*TASK GOAL*. From the listing below, pull each line that includes "lines".
********************
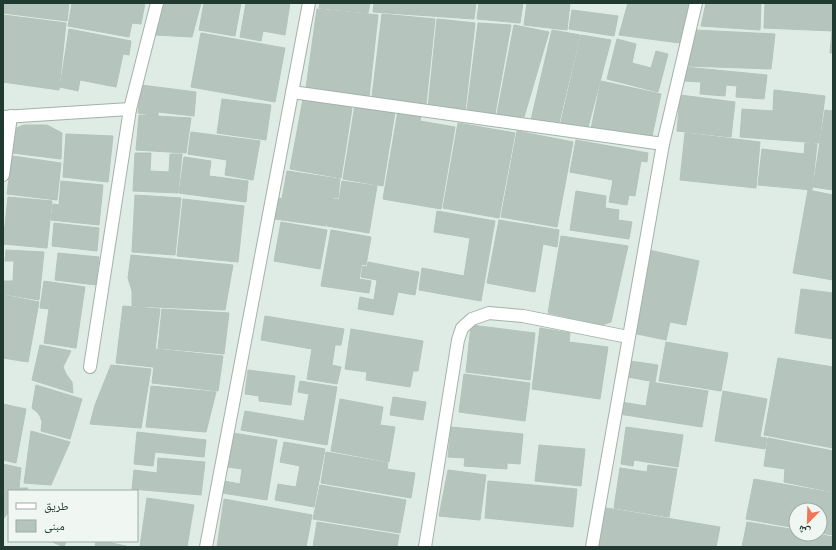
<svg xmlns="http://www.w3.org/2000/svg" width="836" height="550" font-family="Jost,'Noto Naskh Arabic',sans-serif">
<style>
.building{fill:#b5c5be;stroke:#b2c4bb}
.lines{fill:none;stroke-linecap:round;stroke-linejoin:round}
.minor-casing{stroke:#a2b2ac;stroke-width:14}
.minor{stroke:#fff;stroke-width:12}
</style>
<rect width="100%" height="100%" fill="#dfebe5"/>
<g class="building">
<polygon points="3,3 69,3 67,21 3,13"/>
<polygon points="72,3 145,3 141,24 132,23 129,37 68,26"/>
<polygon points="164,3 201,3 192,37 156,35"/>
<polygon points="204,3 241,3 235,36 199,30"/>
<polygon points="246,3 290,3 285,35 263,31 261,41 240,37"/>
<polygon points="320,3 370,3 368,13 319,8"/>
<polygon points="374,3 476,3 474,19 373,12"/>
<polygon points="479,3 523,3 520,23 477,19"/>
<polygon points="527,3 570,3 567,30 524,25"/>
<polygon points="628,3 691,3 680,43 619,35"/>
<polygon points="706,3 761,3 760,30 701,26"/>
<polygon points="765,3 833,3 833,31 764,28"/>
<polygon points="317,9 378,15 369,97 306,88"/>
<polygon points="572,10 618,16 614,36 569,29"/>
<polygon points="382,14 435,19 426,104 372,97"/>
<polygon points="3,15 66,23 59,90 3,82 4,69 3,69"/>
<polygon points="437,19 475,23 465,112 428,108"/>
<polygon points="478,23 511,25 495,114 467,110"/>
<polygon points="514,25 549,32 524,117 497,114"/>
<polygon points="69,29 131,41 129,55 123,54 116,87 80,80 78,91 60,87"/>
<polygon points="552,30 580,35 558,127 531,120"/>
<polygon points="695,30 775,34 771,69 687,66"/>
<polygon points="832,31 833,31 833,53 830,53"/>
<polygon points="201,33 285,48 275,102 191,87"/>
<polygon points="581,35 611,40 587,131 560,126"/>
<polygon points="617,39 636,44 632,63 651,68 656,51 668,54 658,92 607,79"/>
<polygon points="685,67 767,75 764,99 736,97 737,86 726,85 725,96 700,94 701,82 684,81"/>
<polygon points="601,81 661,94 651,141 591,129"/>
<polygon points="141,85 196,92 194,116 158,112 158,116 138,113"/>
<polygon points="774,90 825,96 819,143 740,137 742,109 773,111"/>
<polygon points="680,95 735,102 731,137 677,131"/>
<polygon points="222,99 271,105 266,140 217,133"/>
<polygon points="303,99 352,108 341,178 290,169"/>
<polygon points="355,105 395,112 383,186 343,179"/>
<polygon points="825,110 833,111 833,190 813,187"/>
<polygon points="398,111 421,115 420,121 455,127 441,209 383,199"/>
<polygon points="139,115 191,118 186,153 136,150"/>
<polygon points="458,123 515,133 499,218 443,208"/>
<polygon points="24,125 47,125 62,133 61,159 12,153 13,136 16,128"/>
<polygon points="517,131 573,142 557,227 501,217"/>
<polygon points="191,132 260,141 253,180 225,175 227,160 188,154"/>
<polygon points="685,133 760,142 756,188 680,180"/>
<polygon points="66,134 113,136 108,182 63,177"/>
<polygon points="576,140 648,153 647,162 641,161 635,196 629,195 627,205 609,202 613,180 570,172"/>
<polygon points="805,143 817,144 812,190 758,185 762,149 804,154"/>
<polygon points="135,153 151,153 150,171 169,172 170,154 182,154 178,193 133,191"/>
<polygon points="12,156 61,163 57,200 7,194"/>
<polygon points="184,157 211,161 209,176 248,181 246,202 179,193"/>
<polygon points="287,171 340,179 338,198 330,197 326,226 275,219 279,198 282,199"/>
<polygon points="61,181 103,185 99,225 51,220 53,204 59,205"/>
<polygon points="342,181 377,186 369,233 327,226 330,198 339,200"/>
<polygon points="808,190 833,195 833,280 793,273"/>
<polygon points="576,191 606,196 605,208 619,210 618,220 632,222 629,239 570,230"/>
<polygon points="135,195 181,198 175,255 132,252"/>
<polygon points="8,197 52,201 47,248 3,244"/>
<polygon points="183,199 244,206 238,262 177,256"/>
<polygon points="437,211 495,221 481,301 419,290 422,268 464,276 470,238 434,232"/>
<polygon points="499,220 559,230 557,247 543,244 535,292 487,283"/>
<polygon points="281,222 327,230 320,269 274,261"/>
<polygon points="54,223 99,228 97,251 52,246"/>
<polygon points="331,230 371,237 366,265 362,264 359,279 371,281 369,293 321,286"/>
<polygon points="561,236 628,246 611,322 602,325 548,313"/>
<polygon points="6,250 44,252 39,300 3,294 3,281 13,281 14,261 5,261"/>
<polygon points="649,250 699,261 686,325 670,322 666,340 632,333"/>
<polygon points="58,253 99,257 96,285 55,280"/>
<polygon points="131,255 233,265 225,310 132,306 132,291 128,278"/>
<polygon points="368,262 419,272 415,295 398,292 393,315 358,309 360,297 374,300 377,280 361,277 363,266 367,267"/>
<polygon points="44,281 85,287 76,348 44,343 49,309 40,308"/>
<polygon points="801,289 833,293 833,339 795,333"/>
<polygon points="3,295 39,302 28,362 3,358"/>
<polygon points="123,306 160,309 153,367 116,363"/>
<polygon points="162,309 229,313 224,354 158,348"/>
<polygon points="265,316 344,329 341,345 335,345 332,365 341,367 337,384 307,379 312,349 261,340"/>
<polygon points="471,325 535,333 530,380 466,372"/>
<polygon points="540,328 570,333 569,342 608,347 600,399 532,389"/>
<polygon points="351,329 423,341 418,371 413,371 410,387 366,380 367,372 345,369"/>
<polygon points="666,342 728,353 721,391 659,381"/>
<polygon points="40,345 71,351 63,367 66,374 72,382 73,393 32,380"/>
<polygon points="156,349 223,356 218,391 152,383"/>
<polygon points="778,358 833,367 833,448 764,435"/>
<polygon points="630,361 658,365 655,382 628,377"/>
<polygon points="111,365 151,369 141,428 90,424 95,405"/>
<polygon points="248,370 295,376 291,405 259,401 259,396 245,394"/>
<polygon points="464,374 530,383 525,421 459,412"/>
<polygon points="300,381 337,387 327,445 241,430 245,411 304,421 309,394 298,392"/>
<polygon points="650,382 708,391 702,427 619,414 621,402 646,406"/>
<polygon points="36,385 82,399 70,439 41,431 42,422 40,416 37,412 32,408"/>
<polygon points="151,386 216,392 206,432 146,427"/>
<polygon points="723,391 767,399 760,437 767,438 765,449 715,441"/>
<polygon points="393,397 426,402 423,420 390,415"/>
<polygon points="340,399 383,407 380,425 395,427 389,462 331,451"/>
<polygon points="3,404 26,409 16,463 3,460"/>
<polygon points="451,427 523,434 520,464 507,463 507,469 464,466 465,458 448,457"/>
<polygon points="626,427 683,435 678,467 634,460 633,466 621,464"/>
<polygon points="31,431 70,442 51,485 24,483"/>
<polygon points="137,432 206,440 204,457 155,452 153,466 134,464"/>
<polygon points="233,433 277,440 267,500 222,493 224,481 240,484 242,469 228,467"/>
<polygon points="768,438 833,451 833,492 784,482 785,469 764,466"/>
<polygon points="284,442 325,449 314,507 275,500 278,484 296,487 300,466 280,462"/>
<polygon points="539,445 585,449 581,486 535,481"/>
<polygon points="326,452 388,463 387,469 415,473 411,498 321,483"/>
<polygon points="158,458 205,462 201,495 132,489 134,470 157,473"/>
<polygon points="3,464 21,468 19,488 28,488 26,491 9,491 9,512 3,519"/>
<polygon points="648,465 677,469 669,517 614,508 620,468 647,472"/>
<polygon points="448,470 486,475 480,520 439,516"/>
<polygon points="754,479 833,493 833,535 820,533 820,510 796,510 796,528 746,519"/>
<polygon points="488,481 577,489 573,527 485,518"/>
<polygon points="320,485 406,500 400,533 313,519"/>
<polygon points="147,498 194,505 187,547 148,547 140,546"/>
<polygon points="224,499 312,515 306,547 217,547"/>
<polygon points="600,507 720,527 716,547 593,547"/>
<polygon points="317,522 399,535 397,547 313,547"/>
<polygon points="747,522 796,530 796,534 816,534 833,537 833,547 742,547"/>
<polygon points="50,541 66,541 64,547"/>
<polygon points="96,541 103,541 130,547 95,547"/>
</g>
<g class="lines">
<g class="minor-casing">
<g id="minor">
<polyline points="292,92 663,144"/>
<polyline points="3,117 130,109"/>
<polyline points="3,175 11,116"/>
<polyline points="90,367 130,109 157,3"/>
<polyline points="206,547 309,3"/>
<polyline points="425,547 458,340 462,328 472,319 489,313 523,316 628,337"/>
<polyline points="592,547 663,144 696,3"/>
</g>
</g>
<use href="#minor" class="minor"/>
</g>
<rect width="836" height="550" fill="none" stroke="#203a32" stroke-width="8"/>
<rect x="8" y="490" width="130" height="52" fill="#f0f7f3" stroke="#9daba6"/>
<rect x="16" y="503" width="20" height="6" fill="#ffffff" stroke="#9daba6"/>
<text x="44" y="510" font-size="12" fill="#203a32">طريق</text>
<rect x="16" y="520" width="20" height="12" fill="#b5c5be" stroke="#9daba6"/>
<text x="44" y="530" font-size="12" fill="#203a32">مبنى</text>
<g transform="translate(808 522) rotate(203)"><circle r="19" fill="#f0f7f3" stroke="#9daba6"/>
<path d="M0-3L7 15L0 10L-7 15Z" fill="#f17456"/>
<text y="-6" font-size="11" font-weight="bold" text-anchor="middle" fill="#203a32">ش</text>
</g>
</svg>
********************
*WRITTEN ANSWER*.
.lines{fill:none;stroke-linecap:round;stroke-linejoin:round}
<g class="lines">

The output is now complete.